Data in this exercise:
↓↓↓
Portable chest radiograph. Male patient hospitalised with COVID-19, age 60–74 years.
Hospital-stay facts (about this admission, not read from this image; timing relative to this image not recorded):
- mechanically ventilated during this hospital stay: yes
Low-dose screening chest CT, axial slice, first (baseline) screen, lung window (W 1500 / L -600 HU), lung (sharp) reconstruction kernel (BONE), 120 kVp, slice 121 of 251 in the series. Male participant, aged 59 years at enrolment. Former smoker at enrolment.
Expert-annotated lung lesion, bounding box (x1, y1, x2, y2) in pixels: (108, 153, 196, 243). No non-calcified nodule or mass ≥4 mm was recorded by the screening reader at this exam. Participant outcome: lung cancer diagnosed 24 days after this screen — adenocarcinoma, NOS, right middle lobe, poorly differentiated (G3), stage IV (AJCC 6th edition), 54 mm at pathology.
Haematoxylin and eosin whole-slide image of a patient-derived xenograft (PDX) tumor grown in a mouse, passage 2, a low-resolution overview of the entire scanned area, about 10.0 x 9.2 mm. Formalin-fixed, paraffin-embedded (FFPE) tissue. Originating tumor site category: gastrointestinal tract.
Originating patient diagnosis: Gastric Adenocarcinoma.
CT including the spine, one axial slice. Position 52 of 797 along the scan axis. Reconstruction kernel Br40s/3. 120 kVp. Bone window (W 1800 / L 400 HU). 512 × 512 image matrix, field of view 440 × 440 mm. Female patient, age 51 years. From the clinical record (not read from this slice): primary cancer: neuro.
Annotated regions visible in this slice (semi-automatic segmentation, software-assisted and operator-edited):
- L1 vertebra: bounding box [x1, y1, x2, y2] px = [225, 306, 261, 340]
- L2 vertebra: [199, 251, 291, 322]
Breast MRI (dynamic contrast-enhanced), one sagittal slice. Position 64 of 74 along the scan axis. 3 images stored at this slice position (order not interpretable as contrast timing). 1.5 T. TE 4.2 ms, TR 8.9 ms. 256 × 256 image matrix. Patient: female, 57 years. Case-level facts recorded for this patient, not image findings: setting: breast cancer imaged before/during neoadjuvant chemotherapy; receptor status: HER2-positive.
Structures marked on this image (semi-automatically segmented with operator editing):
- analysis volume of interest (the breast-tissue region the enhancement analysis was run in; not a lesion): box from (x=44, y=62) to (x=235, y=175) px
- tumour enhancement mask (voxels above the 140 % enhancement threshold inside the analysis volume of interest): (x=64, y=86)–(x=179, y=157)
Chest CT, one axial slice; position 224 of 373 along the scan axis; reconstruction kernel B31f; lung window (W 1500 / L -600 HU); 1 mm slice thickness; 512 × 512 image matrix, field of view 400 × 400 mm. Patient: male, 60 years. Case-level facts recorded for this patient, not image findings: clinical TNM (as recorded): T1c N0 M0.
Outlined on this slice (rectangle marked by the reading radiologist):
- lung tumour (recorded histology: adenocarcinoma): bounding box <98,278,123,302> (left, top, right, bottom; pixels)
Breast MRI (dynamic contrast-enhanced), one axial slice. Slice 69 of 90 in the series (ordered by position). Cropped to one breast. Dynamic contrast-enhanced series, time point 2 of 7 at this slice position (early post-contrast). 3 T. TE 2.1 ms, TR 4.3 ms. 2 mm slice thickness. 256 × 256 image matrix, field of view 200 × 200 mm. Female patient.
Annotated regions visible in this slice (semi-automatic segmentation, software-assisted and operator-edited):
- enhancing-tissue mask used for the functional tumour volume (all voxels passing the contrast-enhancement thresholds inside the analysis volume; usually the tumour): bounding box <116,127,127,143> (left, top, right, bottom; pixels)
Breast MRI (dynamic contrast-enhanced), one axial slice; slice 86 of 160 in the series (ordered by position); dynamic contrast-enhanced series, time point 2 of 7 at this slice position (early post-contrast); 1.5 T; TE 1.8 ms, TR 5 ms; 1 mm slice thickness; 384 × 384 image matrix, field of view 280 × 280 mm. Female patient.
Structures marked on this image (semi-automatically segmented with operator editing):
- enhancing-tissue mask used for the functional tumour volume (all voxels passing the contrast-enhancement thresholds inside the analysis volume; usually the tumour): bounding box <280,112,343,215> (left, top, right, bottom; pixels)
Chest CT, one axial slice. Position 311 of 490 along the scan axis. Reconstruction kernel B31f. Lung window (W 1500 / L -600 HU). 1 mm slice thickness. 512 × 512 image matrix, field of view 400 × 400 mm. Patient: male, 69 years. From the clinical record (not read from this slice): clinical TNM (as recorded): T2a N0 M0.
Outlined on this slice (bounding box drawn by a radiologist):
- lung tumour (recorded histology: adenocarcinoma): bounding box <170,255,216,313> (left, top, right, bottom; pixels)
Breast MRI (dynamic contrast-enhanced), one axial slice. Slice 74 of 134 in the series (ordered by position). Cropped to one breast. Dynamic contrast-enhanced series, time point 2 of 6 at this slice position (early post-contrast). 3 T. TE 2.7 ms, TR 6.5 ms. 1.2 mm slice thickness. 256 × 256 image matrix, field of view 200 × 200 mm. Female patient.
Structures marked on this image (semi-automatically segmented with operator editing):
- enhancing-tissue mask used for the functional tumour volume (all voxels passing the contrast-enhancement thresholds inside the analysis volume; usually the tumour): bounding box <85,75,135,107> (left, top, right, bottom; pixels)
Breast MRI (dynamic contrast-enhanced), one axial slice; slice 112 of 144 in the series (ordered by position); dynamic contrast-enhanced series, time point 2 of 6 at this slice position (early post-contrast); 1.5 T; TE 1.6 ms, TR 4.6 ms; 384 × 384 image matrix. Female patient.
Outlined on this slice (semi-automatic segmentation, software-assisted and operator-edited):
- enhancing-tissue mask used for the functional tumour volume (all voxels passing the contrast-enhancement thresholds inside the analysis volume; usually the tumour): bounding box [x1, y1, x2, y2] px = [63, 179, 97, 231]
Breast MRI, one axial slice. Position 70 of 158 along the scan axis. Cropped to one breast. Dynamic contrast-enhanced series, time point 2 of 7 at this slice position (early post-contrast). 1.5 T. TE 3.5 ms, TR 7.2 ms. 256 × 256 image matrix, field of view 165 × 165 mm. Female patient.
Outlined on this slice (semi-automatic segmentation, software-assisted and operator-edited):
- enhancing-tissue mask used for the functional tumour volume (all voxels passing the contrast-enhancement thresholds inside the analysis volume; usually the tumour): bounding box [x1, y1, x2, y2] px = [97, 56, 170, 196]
↑↑↑
Exercise: Your answer should consist of the lines of the listing that contain "lesion", copied as they stand.

Solution for this task:
Expert-annotated lung lesion, bounding box (x1, y1, x2, y2) in pixels: (108, 153, 196, 243). No non-calcified nodule or mass ≥4 mm was recorded by the screening reader at this exam. Participant outcome: lung cancer diagnosed 24 days after this screen — adenocarcinoma, NOS, right middle lobe, poorly differentiated (G3), stage IV (AJCC 6th edition), 54 mm at pathology.
- analysis volume of interest (the breast-tissue region the enhancement analysis was run in; not a lesion): box from (x=44, y=62) to (x=235, y=175) px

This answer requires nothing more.